Hacı Ahmet Kayhan kimdir?

Hacı Ahmet Kayhan kimdir?

     

Ali-İsmail oğullarından Ali oğlu Ahmet Kayhan.

1898 yılının ilk aylarında Malatya ilinin, Pötürge İlçesinin, Mako köyünde doğmuştur. (Nüfus kağıdında yazılı olan doğum tarihi Rumi 1321 (1905) idi. (O dönemde doğumlar nüfusa hemen yazdırılmıyor idi. Nüfusa kaydı, sonradan doğan üvey kardeşi ile birlikte yazılmıştı.) 1 yaşına geldiğinde babası Rahmeti Rahmana kavuşunca, 15 yaşına kadar (babasının vefatı üzerine yeniden evlenen) annesi ile birlikte yaşadı. Annesinin de Rahmeti Rahman’a kavuşması üzerine bir süre halası ile yaşadı.

11 yaşlarına geldiğinde Malatya ilinin İzol İlçesinin Alibey Köyünde yaşayan, aynı zamanda akrabası olan efendisi Hacı Ahmet Kaya’yı görüp ondan etkilendi.

1930’lu yıllarda Ankara’ya yerleşti. 1937 yılında Hacer Hanım ile evlenerek ikisi erkek, ikisi kız olmak üzere dört çocuğu oldu. Manavlıkta dahil olmak üzere birkaç iş yaptıktan sonra Devlet Su İşlerinde işe girip, oradan emekli oldu.

Verilen Görev 1
Hacı Ahmet Kayhan'ın hayatını anlatan metinde geçen yer adlarını (il, ilçe, köy ve şehir) eksiksiz listeleyin.
Verilen Görev 2
Hacı Ahmet Kayhan'ın hayatını anlatan metni, son cümlesinden sonra gelecek biçimde sürdürün.

Kayıtlı Bilgiler
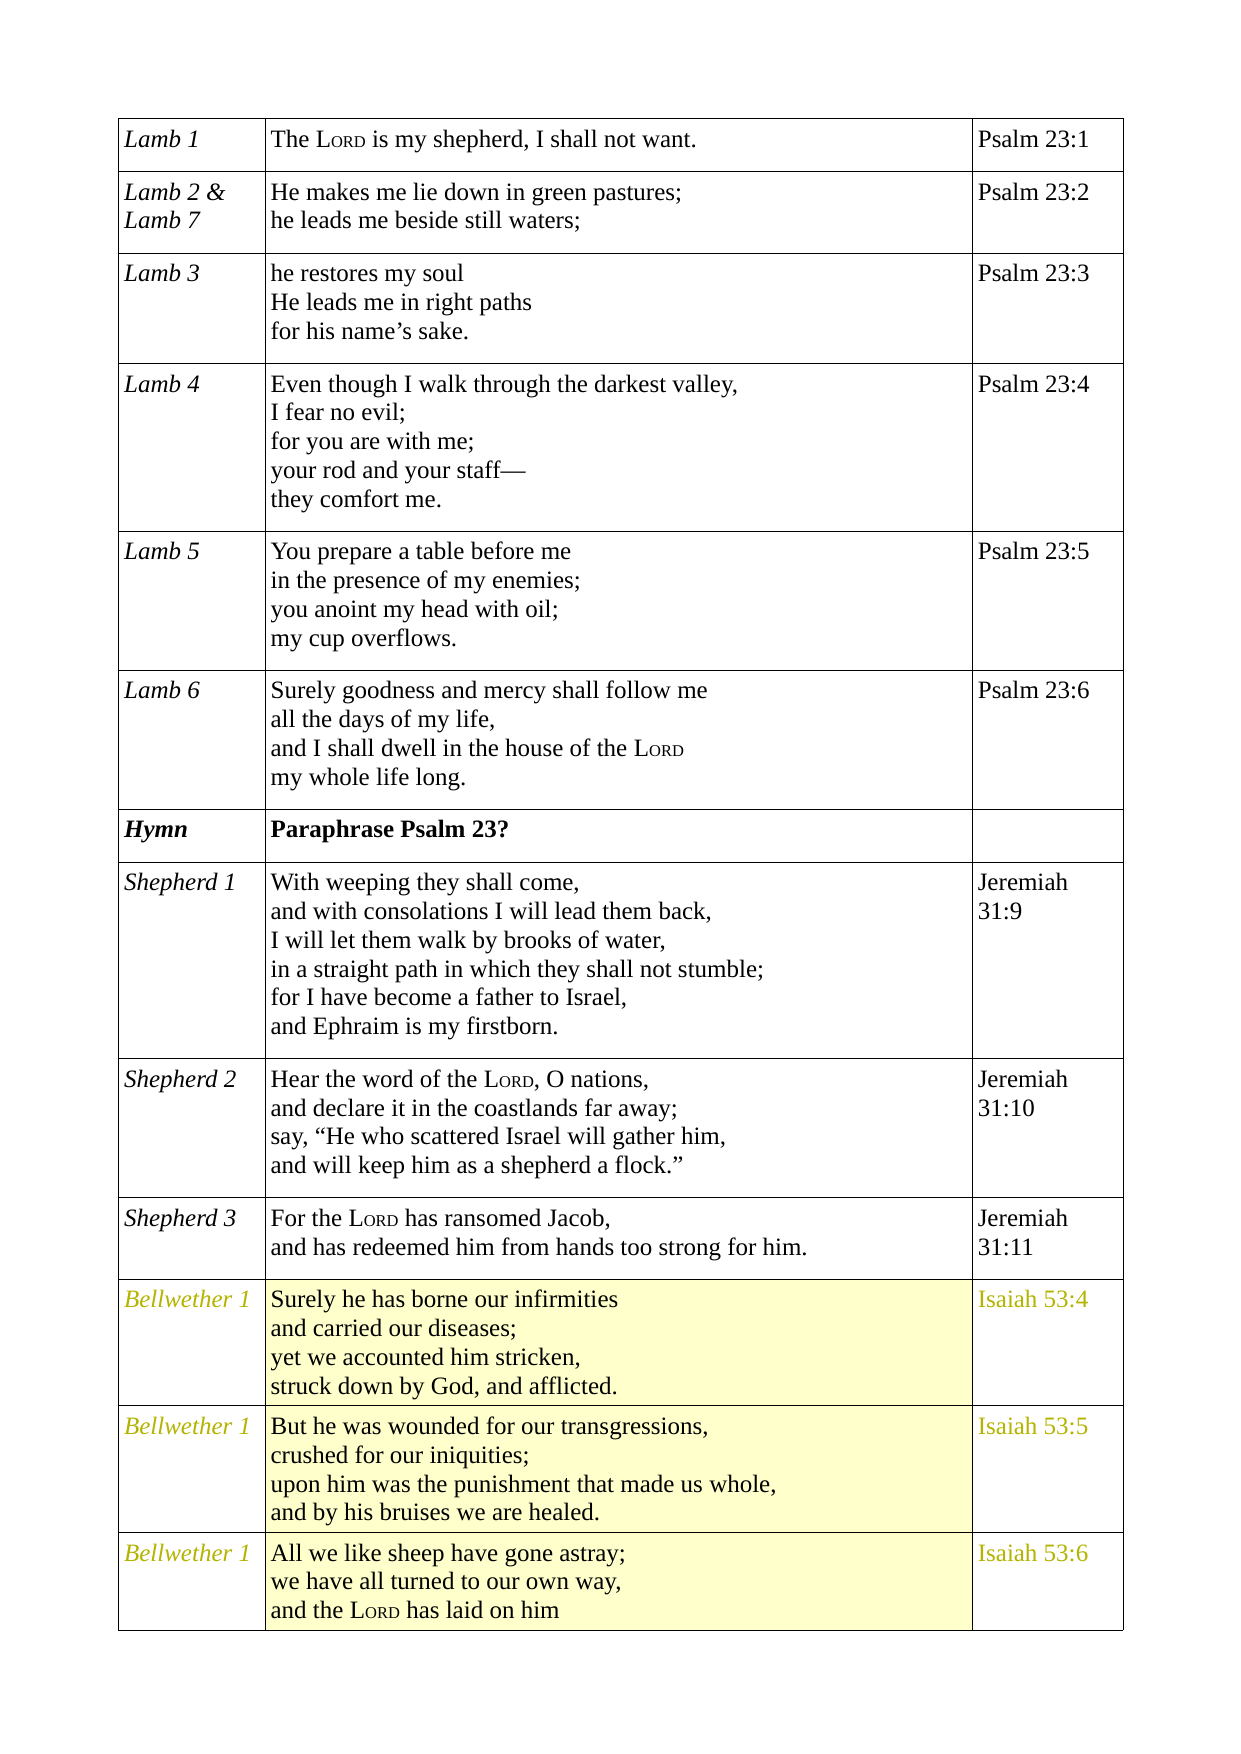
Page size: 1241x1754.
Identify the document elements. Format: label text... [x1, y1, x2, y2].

Yanıt 1
Malatya, Pötürge, Mako, İzol, Alibey, Ankara

Yanıt 2
İlk tasavvuf eğitimini aldığı Hacı Ahmet Kaya efendi (7 Mayıs 1944`te Rahmeti Rahman’a kavuşmuştur.) yüzlerce insan tarafından düzenli bir şekilde ziyaret edilen çok muhterem bir insandı. Aynı zamanda Ahmet Kaya efendi ile birlikte insanlığa ışık tutan Musa Kazım Efendi’den de faydalanmıştır. Hacı Ahmet Kaya’nın Rahmeti Rahman’a kavuşmasından sonra Musa Kazım Efendi ile birlikte insanlığa hizmet etmiştir.

1966 yılında Musa Kazım Efendi de Rahmeti Rahman’a kavuşmuştur.

Hem Musa Kazım Efendi hem de Hacı Ahmet Kaya Efendi’nin isteği üzerine onların rahmeti Rahman’a kavuşmalarından itibaren insanlığı aydınlatma görevini yüklenmiştir.

Şimdi Vakfımızın merkezi olan, Ankara ilinin, Çankaya ilçesinin Demirlibahçe Mahallesi Mamak Caddesi Parlar Apartmanı no: 55/14 nolu mütevazi, teras katlı evinde yaşar idi. Rahmeti Rahman’a kavuştuğu tarih olan 3 Ağustos 1998 yılına kadar gece-gündüz demeden kendi deyişiyle:

“Maddi ve manevi insanlığı,

Son karıncasına kadar bütün hayvanlarıyla,

En küçük çiçeğine kadar bütün bitkileriyle dünyayı,

Ulvi bir vicdan hissiyle seven; aklı selim sahibi,

Türkiye Cumhuriyeti vatandaşı” olarak yaşamış ve bu doğrultuda mütevazi yaşantısıyla, evine gelen tüm insanlara -hiçbir ayrım yapmadan- hizmet etmiştir.

Kim olduğunu anlamak için, kendi anlattıklarından iki örnek verelim:

İlk örneğimiz; aynı zamanda Efendisi Hacı Ahmet Kaya’yı da tanımamızı sağlar. Hızır Aleyhissalâm konusunu anlatırken bahsi geçmiş idi.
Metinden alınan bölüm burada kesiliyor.